Exercise »
Down to the last character, transcribe every record.

Records provided »

━━━━━━━━

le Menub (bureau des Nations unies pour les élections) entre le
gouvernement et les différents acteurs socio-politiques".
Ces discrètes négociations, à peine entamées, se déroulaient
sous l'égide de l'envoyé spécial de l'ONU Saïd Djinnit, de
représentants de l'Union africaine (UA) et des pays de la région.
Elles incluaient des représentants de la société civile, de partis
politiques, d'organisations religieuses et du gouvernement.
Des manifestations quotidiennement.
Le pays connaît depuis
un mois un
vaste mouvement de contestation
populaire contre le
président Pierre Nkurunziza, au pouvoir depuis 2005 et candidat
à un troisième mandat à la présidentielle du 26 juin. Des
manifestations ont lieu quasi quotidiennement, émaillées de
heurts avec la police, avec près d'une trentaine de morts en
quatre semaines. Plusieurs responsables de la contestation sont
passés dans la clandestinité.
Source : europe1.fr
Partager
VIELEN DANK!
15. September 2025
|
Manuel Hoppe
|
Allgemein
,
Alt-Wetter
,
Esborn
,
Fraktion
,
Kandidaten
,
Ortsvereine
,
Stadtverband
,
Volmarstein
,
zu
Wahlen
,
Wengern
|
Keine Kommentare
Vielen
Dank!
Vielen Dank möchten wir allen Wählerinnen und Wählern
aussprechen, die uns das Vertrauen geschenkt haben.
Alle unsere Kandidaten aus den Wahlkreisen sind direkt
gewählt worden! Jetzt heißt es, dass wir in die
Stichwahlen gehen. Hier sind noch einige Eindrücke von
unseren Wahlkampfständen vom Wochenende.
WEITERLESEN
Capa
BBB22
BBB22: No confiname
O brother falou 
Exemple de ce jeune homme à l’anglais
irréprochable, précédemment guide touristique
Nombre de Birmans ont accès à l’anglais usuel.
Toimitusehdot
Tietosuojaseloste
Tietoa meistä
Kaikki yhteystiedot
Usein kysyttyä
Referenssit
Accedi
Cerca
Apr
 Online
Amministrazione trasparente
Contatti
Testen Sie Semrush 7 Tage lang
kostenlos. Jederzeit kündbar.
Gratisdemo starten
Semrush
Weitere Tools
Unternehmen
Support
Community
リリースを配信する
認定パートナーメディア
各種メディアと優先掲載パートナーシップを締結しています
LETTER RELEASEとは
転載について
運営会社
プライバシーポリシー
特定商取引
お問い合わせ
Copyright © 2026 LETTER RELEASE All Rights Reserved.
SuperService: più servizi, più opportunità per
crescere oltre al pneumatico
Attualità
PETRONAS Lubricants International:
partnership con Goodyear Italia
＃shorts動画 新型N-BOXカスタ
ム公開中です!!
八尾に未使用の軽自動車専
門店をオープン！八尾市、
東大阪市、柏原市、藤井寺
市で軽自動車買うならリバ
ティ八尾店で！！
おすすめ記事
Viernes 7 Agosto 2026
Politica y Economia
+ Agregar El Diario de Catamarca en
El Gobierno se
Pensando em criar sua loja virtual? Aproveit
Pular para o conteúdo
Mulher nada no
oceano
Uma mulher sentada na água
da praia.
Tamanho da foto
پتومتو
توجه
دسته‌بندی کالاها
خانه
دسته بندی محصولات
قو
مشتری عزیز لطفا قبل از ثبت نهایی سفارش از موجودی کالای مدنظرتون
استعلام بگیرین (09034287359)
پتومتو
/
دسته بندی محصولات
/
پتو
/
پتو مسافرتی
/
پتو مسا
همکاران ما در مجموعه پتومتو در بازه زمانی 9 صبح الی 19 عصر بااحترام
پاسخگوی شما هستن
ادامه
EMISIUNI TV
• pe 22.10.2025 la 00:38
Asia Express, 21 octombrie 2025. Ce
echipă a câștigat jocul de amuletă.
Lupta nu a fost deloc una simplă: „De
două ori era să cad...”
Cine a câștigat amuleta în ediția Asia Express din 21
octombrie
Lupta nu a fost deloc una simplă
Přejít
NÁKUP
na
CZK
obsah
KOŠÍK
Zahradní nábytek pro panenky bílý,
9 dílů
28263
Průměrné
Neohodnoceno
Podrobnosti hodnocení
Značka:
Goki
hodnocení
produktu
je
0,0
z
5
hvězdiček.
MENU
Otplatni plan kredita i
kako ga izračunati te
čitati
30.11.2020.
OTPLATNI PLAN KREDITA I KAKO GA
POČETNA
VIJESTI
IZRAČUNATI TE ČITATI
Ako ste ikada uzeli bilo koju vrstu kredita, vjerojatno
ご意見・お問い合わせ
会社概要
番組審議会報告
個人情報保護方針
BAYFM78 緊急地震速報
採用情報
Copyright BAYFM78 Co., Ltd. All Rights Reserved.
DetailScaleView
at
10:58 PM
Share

━━━━━━━━

Written reply »
le Menub (bureau des Nations unies pour les élections) entre le
gouvernement et les différents acteurs socio-politiques".
Ces discrètes négociations, à peine entamées, se déroulaient
sous l'égide de l'envoyé spécial de l'ONU Saïd Djinnit, de
représentants de l'Union africaine (UA) et des pays de la région.
Elles incluaient des représentants de la société civile, de partis
politiques, d'organisations religieuses et du gouvernement.
Des manifestations quotidiennement.
Le pays connaît depuis
un mois un
vaste mouvement de contestation
populaire contre le
président Pierre Nkurunziza, au pouvoir depuis 2005 et candidat
à un troisième mandat à la présidentielle du 26 juin. Des
manifestations ont lieu quasi quotidiennement, émaillées de
heurts avec la police, avec près d'une trentaine de morts en
quatre semaines. Plusieurs responsables de la contestation sont
passés dans la clandestinité.
Source : europe1.fr
Partager
VIELEN DANK!
15. September 2025
|
Manuel Hoppe
|
Allgemein
,
Alt-Wetter
,
Esborn
,
Fraktion
,
Kandidaten
,
Ortsvereine
,
Stadtverband
,
Volmarstein
,
zu
Wahlen
,
Wengern
|
Keine Kommentare
Vielen
Dank!
Vielen Dank möchten wir allen Wählerinnen und Wählern
aussprechen, die uns das Vertrauen geschenkt haben.
Alle unsere Kandidaten aus den Wahlkreisen sind direkt
gewählt worden! Jetzt heißt es, dass wir in die
Stichwahlen gehen. Hier sind noch einige Eindrücke von
unseren Wahlkampfständen vom Wochenende.
WEITERLESEN
Capa
BBB22
BBB22: No confiname
O brother falou 
Exemple de ce jeune homme à l’anglais
irréprochable, précédemment guide touristique
Nombre de Birmans ont accès à l’anglais usuel.
Toimitusehdot
Tietosuojaseloste
Tietoa meistä
Kaikki yhteystiedot
Usein kysyttyä
Referenssit
Accedi
Cerca
Apr
 Online
Amministrazione trasparente
Contatti
Testen Sie Semrush 7 Tage lang
kostenlos. Jederzeit kündbar.
Gratisdemo starten
Semrush
Weitere Tools
Unternehmen
Support
Community
リリースを配信する
認定パートナーメディア
各種メディアと優先掲載パートナーシップを締結しています
LETTER RELEASEとは
転載について
運営会社
プライバシーポリシー
特定商取引
お問い合わせ
Copyright © 2026 LETTER RELEASE All Rights Reserved.
SuperService: più servizi, più opportunità per
crescere oltre al pneumatico
Attualità
PETRONAS Lubricants International:
partnership con Goodyear Italia
＃shorts動画 新型N-BOXカスタ
ム公開中です!!
八尾に未使用の軽自動車専
門店をオープン！八尾市、
東大阪市、柏原市、藤井寺
市で軽自動車買うならリバ
ティ八尾店で！！
おすすめ記事
Viernes 7 Agosto 2026
Politica y Economia
+ Agregar El Diario de Catamarca en
El Gobierno se
Pensando em criar sua loja virtual? Aproveit
Pular para o conteúdo
Mulher nada no
oceano
Uma mulher sentada na água
da praia.
Tamanho da foto
پتومتو
توجه
دسته‌بندی کالاها
خانه
دسته بندی محصولات
قو
مشتری عزیز لطفا قبل از ثبت نهایی سفارش از موجودی کالای مدنظرتون
استعلام بگیرین (09034287359)
پتومتو
/
دسته بندی محصولات
/
پتو
/
پتو مسافرتی
/
پتو مسا
همکاران ما در مجموعه پتومتو در بازه زمانی 9 صبح الی 19 عصر بااحترام
پاسخگوی شما هستن
ادامه
EMISIUNI TV
• pe 22.10.2025 la 00:38
Asia Express, 21 octombrie 2025. Ce
echipă a câștigat jocul de amuletă.
Lupta nu a fost deloc una simplă: „De
două ori era să cad...”
Cine a câștigat amuleta în ediția Asia Express din 21
octombrie
Lupta nu a fost deloc una simplă
Přejít
NÁKUP
na
CZK
obsah
KOŠÍK
Zahradní nábytek pro panenky bílý,
9 dílů
28263
Průměrné
Neohodnoceno
Podrobnosti hodnocení
Značka:
Goki
hodnocení
produktu
je
0,0
z
5
hvězdiček.
MENU
Otplatni plan kredita i
kako ga izračunati te
čitati
30.11.2020.
OTPLATNI PLAN KREDITA I KAKO GA
POČETNA
VIJESTI
IZRAČUNATI TE ČITATI
Ako ste ikada uzeli bilo koju vrstu kredita, vjerojatno
ご意見・お問い合わせ
会社概要
番組審議会報告
個人情報保護方針
BAYFM78 緊急地震速報
採用情報
Copyright BAYFM78 Co., Ltd. All Rights Reserved.
DetailScaleView
at
10:58 PM
Share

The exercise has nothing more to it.